Data supplied —
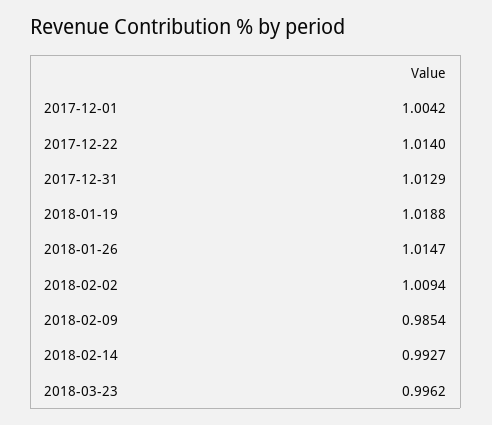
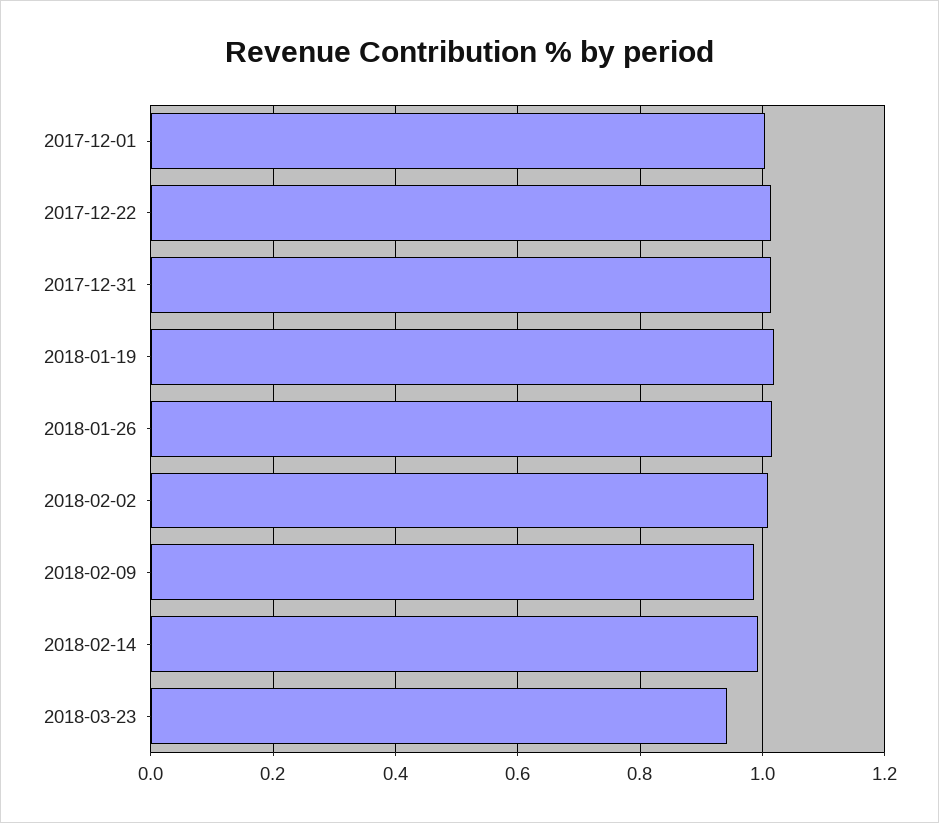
  {
    "2017-12-01": 1.0042,
    "2017-12-22": 1.014,
    "2017-12-31": 1.0129,
    "2018-01-19": 1.0188,
    "2018-01-26": 1.0147,
    "2018-02-02": 1.0094,
    "2018-02-09": 0.9854,
    "2018-02-14": 0.9927,
-   "2018-03-23": 0.9962
+   "2018-03-23": 0.94
  }

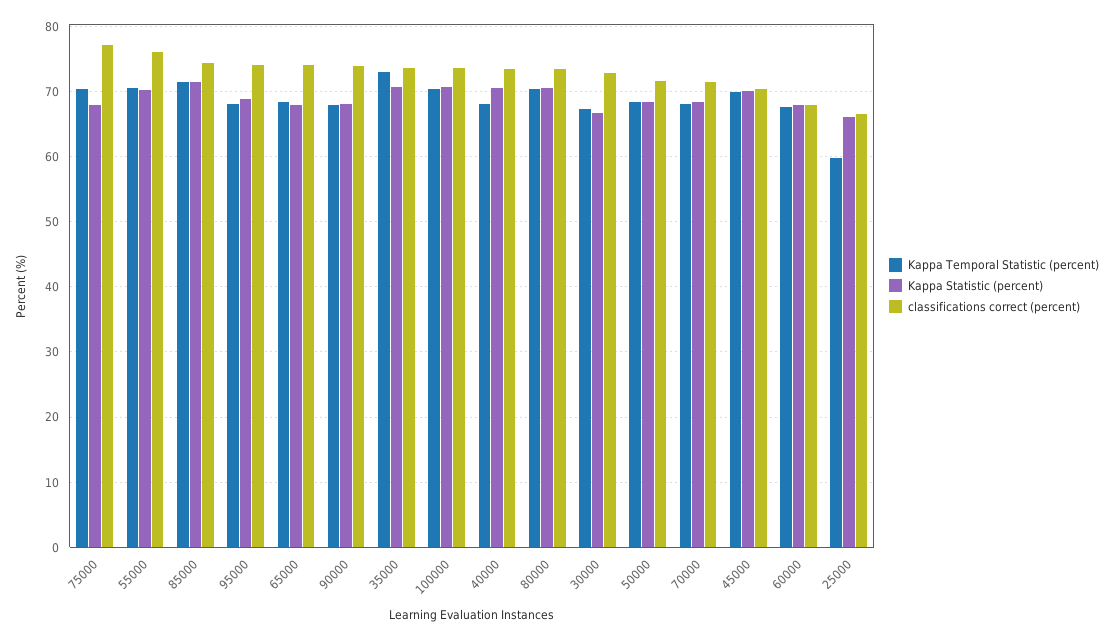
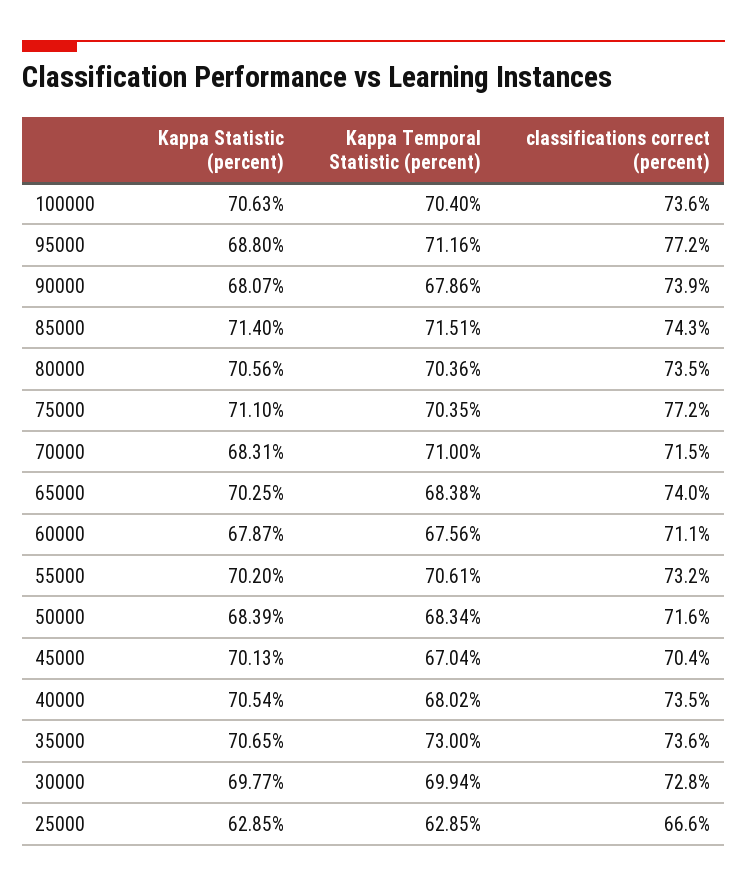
  {
    "Kappa Temporal Statistic (percent)": {
      "75000": 70.35,
      "55000": 70.61,
      "85000": 71.51,
-     "95000": 68,
+     "95000": 71.16,
      "65000": 68.38,
      "90000": 67.86,
      "35000": 73,
      "100000": 70.4,
      "40000": 68.02,
      "80000": 70.36,
-     "30000": 67,
+     "30000": 69.94,
      "50000": 68.34,
-     "70000": 68,
+     "70000": 71,
-     "45000": 70,
+     "45000": 67.04,
      "60000": 67.56,
-     "25000": 60
+     "25000": 62.85
    },
    "Kappa Statistic (percent)": {
-     "75000": 68,
+     "75000": 71.1,
      "55000": 70.2,
      "85000": 71.4,
      "95000": 68.8,
-     "65000": 68,
+     "65000": 70.25,
      "90000": 68.07,
      "35000": 70.65,
      "100000": 70.63,
      "40000": 70.54,
      "80000": 70.56,
-     "30000": 67,
+     "30000": 69.77,
      "50000": 68.39,
      "70000": 68.31,
      "45000": 70.13,
      "60000": 67.87,
-     "25000": 66
+     "25000": 62.85
    },
    "classifications correct (percent)": {
      "75000": 77.2,
-     "55000": 76,
+     "55000": 73.2,
      "85000": 74.3,
-     "95000": 74,
+     "95000": 77.2,
      "65000": 74,
      "90000": 73.9,
      "35000": 73.6,
      "100000": 73.6,
      "40000": 73.5,
      "80000": 73.5,
      "30000": 72.8,
      "50000": 71.6,
      "70000": 71.5,
      "45000": 70.4,
-     "60000": 68,
+     "60000": 71.1,
      "25000": 66.6
    }
  }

Work required — Copy each line of the records that has "Kappa" in it.

Expected answer —
    "Kappa Temporal Statistic (percent)": {
    "Kappa Statistic (percent)": {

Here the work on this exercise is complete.